In other words, art-making, enacting in paint, in text, in images, sound and movement, is activity, not a “subject.”  We cannot complete a story or poem or song about what is, because what is always keeps occurring, to blog, to write in such an unstable, ephemeral and mutable medium as light and electricity is, perhaps, an extremely mimetic, representational forming of life itself.

It’s there, it’s gone, it’s always in process, revision, adjustment, open to alteration, deletion, disappearance.  Arising and passing, like thoughts, emotions, utterances and sensations.  Like beliefs and love, wars and peace.  Nothing is stable…blog it so!  The medium chosen, like film, like music, like the fluids of paint and possibilities of stone, paper, clay – themselves are our activity and process of being.

Precarious, mutable and disappearing…and important (to us) and beautiful (at moments)…instants processed in the flow, circumstances in the ongoing situation, new contents and obstructions in the river.

Flow on bloggers!  Flow on!

“You’re simply stuck with the original visionary experience of having been you, which is a hell of a thing…

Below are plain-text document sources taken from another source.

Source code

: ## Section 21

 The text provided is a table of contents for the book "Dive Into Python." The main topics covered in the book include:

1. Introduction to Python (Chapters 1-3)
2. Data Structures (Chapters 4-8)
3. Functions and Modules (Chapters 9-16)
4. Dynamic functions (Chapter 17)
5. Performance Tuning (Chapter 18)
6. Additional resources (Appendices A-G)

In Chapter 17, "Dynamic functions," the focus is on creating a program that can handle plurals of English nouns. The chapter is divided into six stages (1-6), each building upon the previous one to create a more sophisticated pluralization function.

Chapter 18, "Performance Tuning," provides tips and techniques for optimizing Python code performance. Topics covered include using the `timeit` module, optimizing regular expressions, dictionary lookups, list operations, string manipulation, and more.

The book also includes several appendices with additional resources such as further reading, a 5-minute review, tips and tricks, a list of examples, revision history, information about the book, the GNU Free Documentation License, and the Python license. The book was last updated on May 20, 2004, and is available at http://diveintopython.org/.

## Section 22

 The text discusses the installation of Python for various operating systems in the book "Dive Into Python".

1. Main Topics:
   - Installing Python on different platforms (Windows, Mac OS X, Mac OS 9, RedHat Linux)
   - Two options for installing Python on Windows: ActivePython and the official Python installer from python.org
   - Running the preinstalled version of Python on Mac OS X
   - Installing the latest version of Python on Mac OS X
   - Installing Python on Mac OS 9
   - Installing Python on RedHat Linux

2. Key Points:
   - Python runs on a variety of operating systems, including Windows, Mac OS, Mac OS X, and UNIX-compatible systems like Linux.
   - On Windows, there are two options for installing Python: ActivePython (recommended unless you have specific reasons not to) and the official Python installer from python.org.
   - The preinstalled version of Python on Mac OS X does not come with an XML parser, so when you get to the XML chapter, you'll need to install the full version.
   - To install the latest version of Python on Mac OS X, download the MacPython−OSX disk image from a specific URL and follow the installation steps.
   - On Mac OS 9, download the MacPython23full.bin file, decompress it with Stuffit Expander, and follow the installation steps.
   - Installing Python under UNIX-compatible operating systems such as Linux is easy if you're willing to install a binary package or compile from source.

that which exists through itself is what is called meaning”

-Charles Olson-

and facts are just points of departure

 

Today

A steady, raining day (rare) for Kansas.  Filling it with Blanchot, Kafka, Beckett, Jabes, fervent standbys, companions in favorite times.  Stumbled across this while playing around with making a business card for myself (for a “Writer for Sustenance” – a “Heteroglossic Hominid”)…

for bloggers, then…

“right near the center lies a choice: to speak – a swift, unhesitating, irrevocable choice that leaves everything undecided…to choose speech turns out not to consist in choosing so much as in maintaining the wavering, undecided movement of the either-or (self-other)…What is it that must be said but not the only way it can be?…All that counts is to play; that means seriously.  Without reserve.”

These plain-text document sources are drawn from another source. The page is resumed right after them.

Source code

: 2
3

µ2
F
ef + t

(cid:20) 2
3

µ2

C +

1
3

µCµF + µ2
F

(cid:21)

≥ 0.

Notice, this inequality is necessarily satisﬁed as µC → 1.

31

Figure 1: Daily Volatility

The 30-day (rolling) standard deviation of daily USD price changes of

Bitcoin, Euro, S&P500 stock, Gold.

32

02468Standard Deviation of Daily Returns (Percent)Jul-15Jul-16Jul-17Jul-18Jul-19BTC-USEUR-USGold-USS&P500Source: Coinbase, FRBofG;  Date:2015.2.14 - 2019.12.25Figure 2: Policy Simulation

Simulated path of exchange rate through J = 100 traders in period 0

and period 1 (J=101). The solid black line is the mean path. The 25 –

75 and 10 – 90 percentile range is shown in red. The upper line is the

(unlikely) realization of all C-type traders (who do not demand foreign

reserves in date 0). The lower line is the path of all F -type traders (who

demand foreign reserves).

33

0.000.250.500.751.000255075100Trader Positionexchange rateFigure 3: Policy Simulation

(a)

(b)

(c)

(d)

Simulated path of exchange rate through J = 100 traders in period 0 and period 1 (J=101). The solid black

-Ann Smock, What is There to Say?-

As good as any…

This quotation from Arkadii Dragomoshchenko is as good as any I’ve yet come across in attempts to define or circumscribe what I think of in relation to whom or what or how a “manoftheword” is (in this case attributed in the masculine, because I am of the male gender, as is, supposedly, Arkadii) – but equally (as I see it) applied to any “personoftheword”:

“The place where I’ve finally found myself, is as simple as a child’s board game.  Everything in it echoes everything else.  Coincidences aren’t always believable.  And they don’t always count.  Obliqueness has its own charm…He’s writing…

The man forces out word after word.

The letters run in the rain and pour into the message.  The man, no doubt, is reading the message as he inscribes his letters.

In the message, unflinching, unfolding via ink blots, there are detailed instructions on how to correlate one letter with another, one word with another, and then the rest with rain, paper, war, objects,  fear, the hexagram of ‘fragments,’ toothaches, questions, history, tobacco smoke, poetry, foolishness, you name it…

The message also suggests that neither he nor you will receive a thing for it – this work is done gratis.”